Admission to our program and my lab is highly competitive, so please make sure your interests are a good match before applying. I am looking to train students who are primarily interested in research careers, although students in our program do also receive high-quality clinical training. The lab studies the development of affective disorders in adolescents, such as anxiety, depression, and suicidality. Our research focuses on the intersection of neurobiological risk factors and social experiences, especially experiences with peers and social media as well as parents, and how these influence day-to-day emotional experience measured using ecological momentary assessment.
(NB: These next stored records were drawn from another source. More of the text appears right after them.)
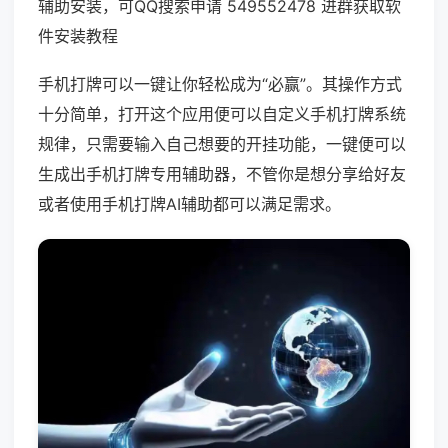
辅助安装，可QQ搜索申请 549552478 进群获取软
件安装教程
手机打牌可以一键让你轻松成为“必赢”。其操作方式
十分简单，打开这个应用便可以自定义手机打牌系统
规律，只需要输入自己想要的开挂功能，一键便可以
生成出手机打牌专用辅助器，不管你是想分享给好友
或者使用手机打牌AI辅助都可以满足需求。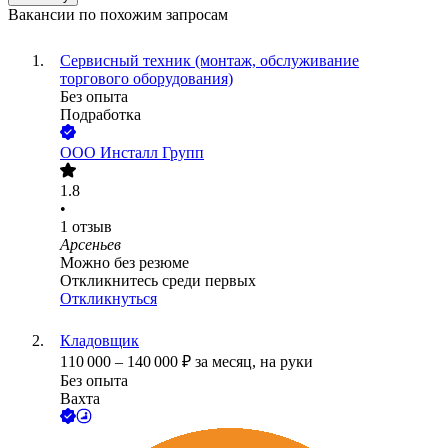
Вакансии по похожим запросам
Сервисный техник (монтаж, обслуживание
торгового оборудования)
Без опыта
Подработка
ООО
Инсталл Групп
1.8
•
1
отзыв
Арсеньев
Можно без резюме
Откликнитесь среди первых
Откликнуться
Кладовщик
110 000
–
140 000
₽
за месяц,
на руки
Без опыта
Вахта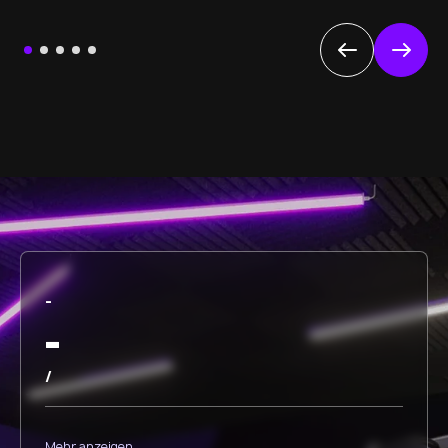
-
-
/
Mehr anzeigen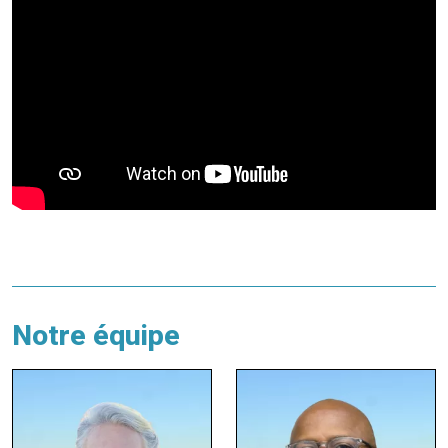
Notre équipe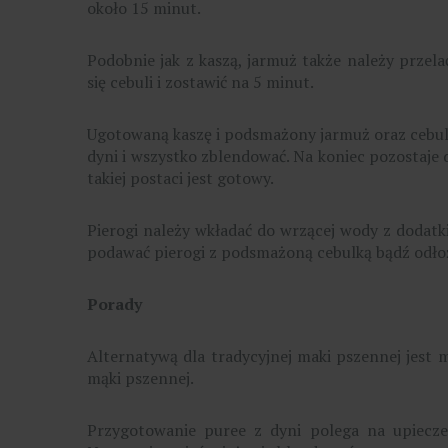
około 15 minut.
Podobnie jak z kaszą, jarmuż także należy przela
się cebuli i zostawić na 5 minut.
Ugotowaną kaszę i podsmażony jarmuż oraz cebulk
dyni i wszystko zblendować. Na koniec pozostaje d
takiej postaci jest gotowy.
Pierogi należy wkładać do wrzącej wody z dodatk
podawać pierogi z podsmażoną cebulką bądź odłoży
Porady
Alternatywą dla tradycyjnej maki pszennej jest 
mąki pszennej.
Przygotowanie puree z dyni polega na upiecze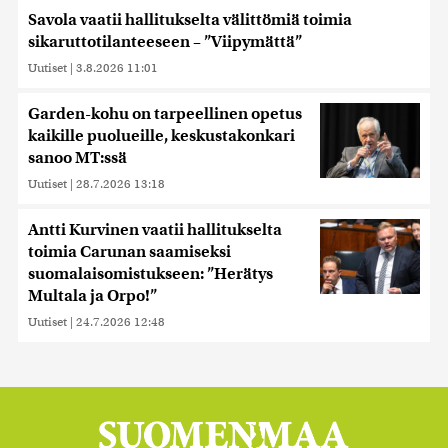
Savola vaatii hallitukselta välittömiä toimia
sikaruttotilanteeseen – ”Viipymättä”
Uutiset
|
3.8.2026 11:01
Garden-kohu on tarpeellinen opetus
kaikille puolueille, keskustakonkari
sanoo MT:ssä
Uutiset
|
28.7.2026 13:18
Antti Kurvinen vaatii hallitukselta
toimia Carunan saamiseksi
suomalaisomistukseen: ”Herätys
Multala ja Orpo!”
Uutiset
|
24.7.2026 12:48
We are currently funded by the National Institute of Mental Health to study day-to-day fluctuations in emotional health among adolescent girls using ecological momentary assessment and passive sensing of social media use in a project called: “Neural sensitivity to social evaluation and daily online and in-person social experience with peers: Predicting fluctuations in suicidality, self-harm, and depressive symptoms in adolescent girls” (R01 MH124866). This study, co-directed by Dr. Cecile Ladouceur in the Psychiatry Department, examines how socially threatening and rewarding peer interactions—experienced online or in-person—contribute to real-time fluctuations in suicidality, self-harm, and depressive symptoms, independently and in interaction with neural vulnerabilities. We also have data available to analyze from a recently completed study (R01 MH103241: “Influence of Social Threat on Reward Function in At-Risk Adolescent Girls”), which was a prospective high-risk longitudinal neuroimaging/EMA study testing the role of altered responsiveness to social rewards in early adolescence as a mechanism that could contribute shared risk for social anxiety and depression among girls during later adolescence. Additionally, in a collaboration with Dr. Erika Forbes in Psychiatry (“Social-Affective Vulnerability to Suicidality among LGBTQ Young Adults: Proximal and Distal Factors”), we are using ecological momentary assessment, neuroimaging, and machine learning to examine how real-time social interactions (online and offline), and associated neural responses, predict increases in suicidal thoughts and behaviors among LGBTQ late adolescents and young adults.
With these projects in mind, I am open to taking students who are interested in adolescent development and anxiety, depression, and/or suicidality. In addition, students should have an interest in one or more of the topics/methods below. Please make sure to specify your interests in your application:
- social media use
- emotional reactivity and regulation
- peer acceptance and rejection
- parent-adolescent relationships
- affective neuroscience
- neuroimaging
- ecological momentary assessment
- eyetracking
I am also open to co-mentoring arrangements, with current students co-mentored by Dr. Sophia Choukas-Bradley with a focus on social media (but note Dr. Choukas-Bradley will not be able to co-mentor a student this year) and Dr. Cecile Ladouceur, with a focus on neuroimaging/affective neuroscience. Options may also be available for co-mentorship with Dr. Jamie Hanson. You can reach out to me discuss other potential co-mentoring arrangements.